Give a verbatim copy of the data, leaving the pictures out.

(Beginning of GIVEN RECORDS)

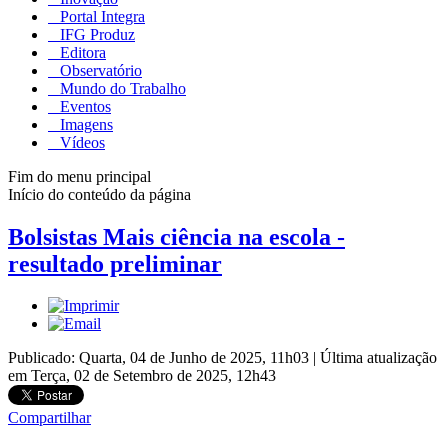
Portal Integra
IFG Produz
Editora
Observatório
Mundo do Trabalho
Eventos
Imagens
Vídeos
Fim do menu principal
Início do conteúdo da página
Bolsistas Mais ciência na escola -
resultado preliminar
Publicado: Quarta, 04 de Junho de 2025, 11h03
|
Última atualização
em Terça, 02 de Setembro de 2025, 12h43
Compartilhar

(End of GIVEN RECORDS)

● **ANSWER FOR THE TASK**
Portal Integra
IFG Produz
Editora
Observatório
Mundo do Trabalho
Eventos
Imagens
Vídeos
Fim do menu principal
Início do conteúdo da página
Bolsistas Mais ciência na escola -
resultado preliminar
Publicado: Quarta, 04 de Junho de 2025, 11h03
|
Última atualização
em Terça, 02 de Setembro de 2025, 12h43
Compartilhar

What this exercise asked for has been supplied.